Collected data
== Segment start ==
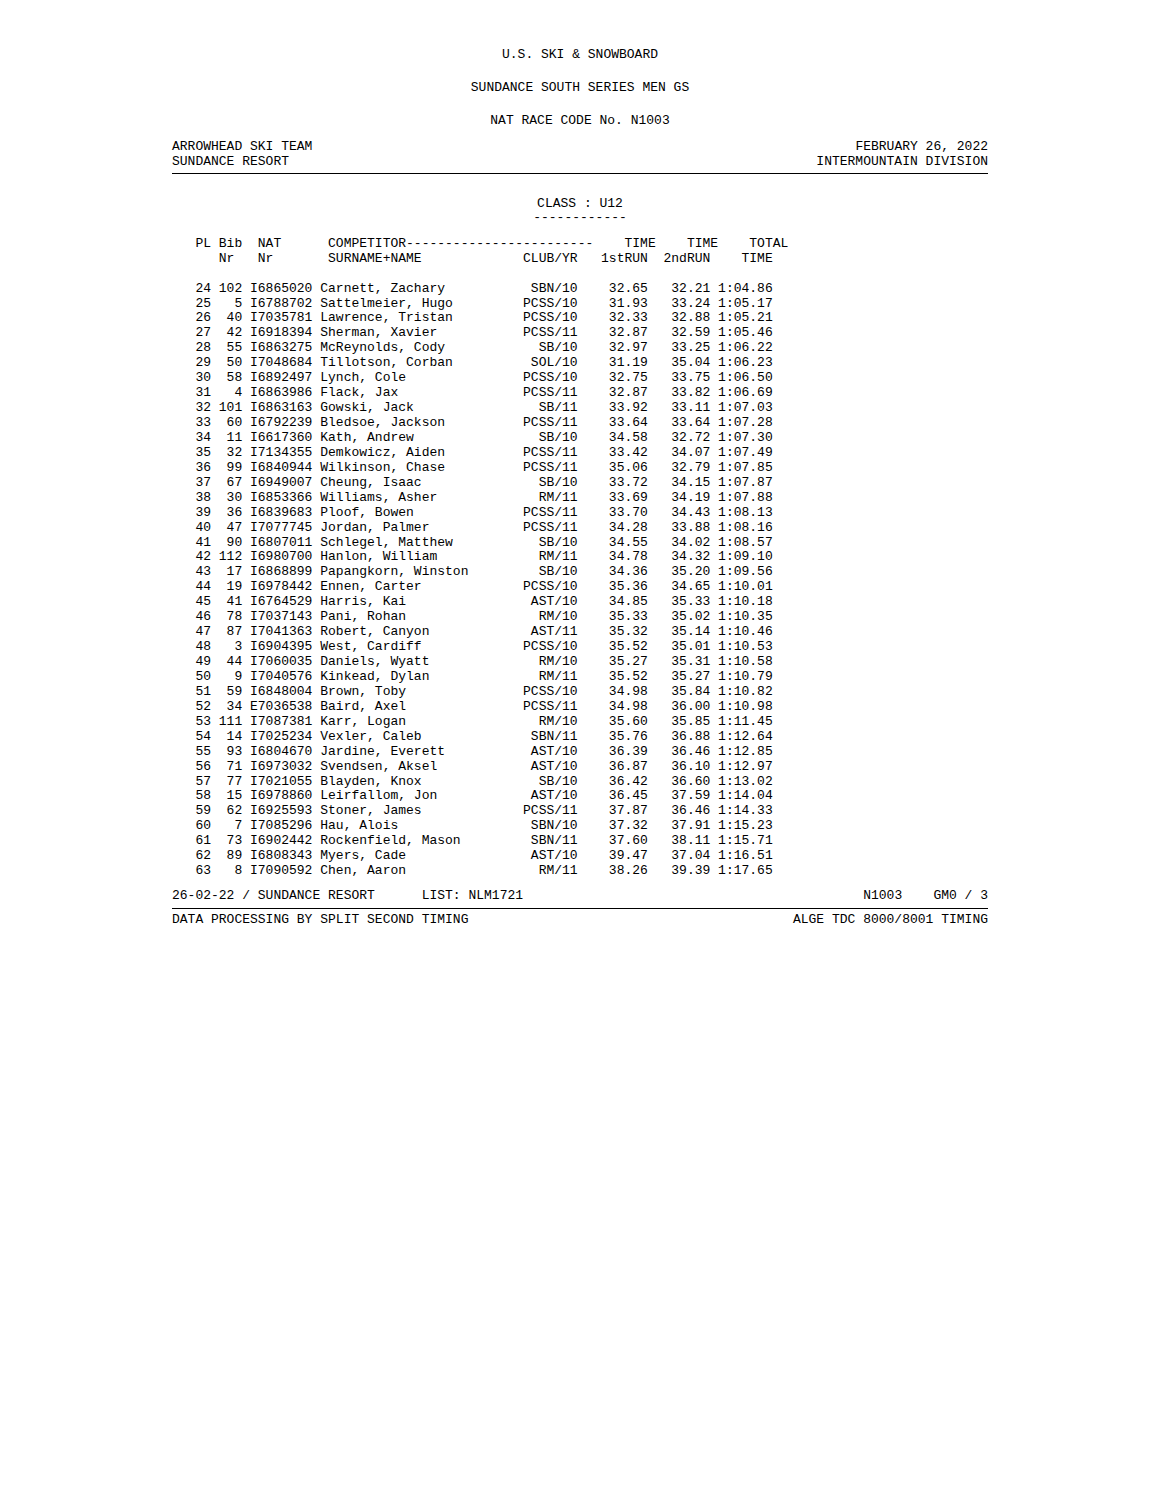U.S. SKI & SNOWBOARD
SUNDANCE SOUTH SERIES MEN GS
NAT RACE CODE No. N1003
ARROWHEAD SKI TEAM FEBRUARY 26, 2022
SUNDANCE RESORT INTERMOUNTAIN DIVISION
CLASS : U12
------------
   PL Bib  NAT      COMPETITOR------------------------    TIME    TIME    TOTAL
      Nr   Nr       SURNAME+NAME             CLUB/YR   1stRUN  2ndRUN    TIME

   24 102 I6865020 Carnett, Zachary           SBN/10    32.65   32.21 1:04.86
   25   5 I6788702 Sattelmeier, Hugo         PCSS/10    31.93   33.24 1:05.17
   26  40 I7035781 Lawrence, Tristan         PCSS/10    32.33   32.88 1:05.21
   27  42 I6918394 Sherman, Xavier           PCSS/11    32.87   32.59 1:05.46
   28  55 I6863275 McReynolds, Cody            SB/10    32.97   33.25 1:06.22
   29  50 I7048684 Tillotson, Corban          SOL/10    31.19   35.04 1:06.23
   30  58 I6892497 Lynch, Cole               PCSS/10    32.75   33.75 1:06.50
   31   4 I6863986 Flack, Jax                PCSS/11    32.87   33.82 1:06.69
   32 101 I6863163 Gowski, Jack                SB/11    33.92   33.11 1:07.03
   33  60 I6792239 Bledsoe, Jackson          PCSS/11    33.64   33.64 1:07.28
   34  11 I6617360 Kath, Andrew                SB/10    34.58   32.72 1:07.30
   35  32 I7134355 Demkowicz, Aiden          PCSS/11    33.42   34.07 1:07.49
   36  99 I6840944 Wilkinson, Chase          PCSS/11    35.06   32.79 1:07.85
   37  67 I6949007 Cheung, Isaac               SB/10    33.72   34.15 1:07.87
   38  30 I6853366 Williams, Asher             RM/11    33.69   34.19 1:07.88
   39  36 I6839683 Ploof, Bowen              PCSS/11    33.70   34.43 1:08.13
   40  47 I7077745 Jordan, Palmer            PCSS/11    34.28   33.88 1:08.16
   41  90 I6807011 Schlegel, Matthew           SB/10    34.55   34.02 1:08.57
   42 112 I6980700 Hanlon, William             RM/11    34.78   34.32 1:09.10
   43  17 I6868899 Papangkorn, Winston         SB/10    34.36   35.20 1:09.56
   44  19 I6978442 Ennen, Carter             PCSS/10    35.36   34.65 1:10.01
   45  41 I6764529 Harris, Kai                AST/10    34.85   35.33 1:10.18
   46  78 I7037143 Pani, Rohan                 RM/10    35.33   35.02 1:10.35
   47  87 I7041363 Robert, Canyon             AST/11    35.32   35.14 1:10.46
   48   3 I6904395 West, Cardiff             PCSS/10    35.52   35.01 1:10.53
   49  44 I7060035 Daniels, Wyatt              RM/10    35.27   35.31 1:10.58
   50   9 I7040576 Kinkead, Dylan              RM/11    35.52   35.27 1:10.79
   51  59 I6848004 Brown, Toby               PCSS/10    34.98   35.84 1:10.82
   52  34 E7036538 Baird, Axel               PCSS/11    34.98   36.00 1:10.98
   53 111 I7087381 Karr, Logan                 RM/10    35.60   35.85 1:11.45
   54  14 I7025234 Vexler, Caleb              SBN/11    35.76   36.88 1:12.64
   55  93 I6804670 Jardine, Everett           AST/10    36.39   36.46 1:12.85
   56  71 I6973032 Svendsen, Aksel            AST/10    36.87   36.10 1:12.97
   57  77 I7021055 Blayden, Knox               SB/10    36.42   36.60 1:13.02
   58  15 I6978860 Leirfallom, Jon            AST/10    36.45   37.59 1:14.04
   59  62 I6925593 Stoner, James             PCSS/11    37.87   36.46 1:14.33
   60   7 I7085296 Hau, Alois                 SBN/10    37.32   37.91 1:15.23
   61  73 I6902442 Rockenfield, Mason         SBN/11    37.60   38.11 1:15.71
   62  89 I6808343 Myers, Cade                AST/10    39.47   37.04 1:16.51
   63   8 I7090592 Chen, Aaron                 RM/11    38.26   39.39 1:17.65
26-02-22 / SUNDANCE RESORT LIST: NLM1721 N1003 GM0 / 3
DATA PROCESSING BY SPLIT SECOND TIMING ALGE TDC 8000/8001 TIMING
== Segment end ==
(Exercise requirements) From the records above, copy each line where the word "TIME" can be found.

(Task response)
   PL Bib  NAT      COMPETITOR------------------------    TIME    TIME    TOTAL
      Nr   Nr       SURNAME+NAME             CLUB/YR   1stRUN  2ndRUN    TIME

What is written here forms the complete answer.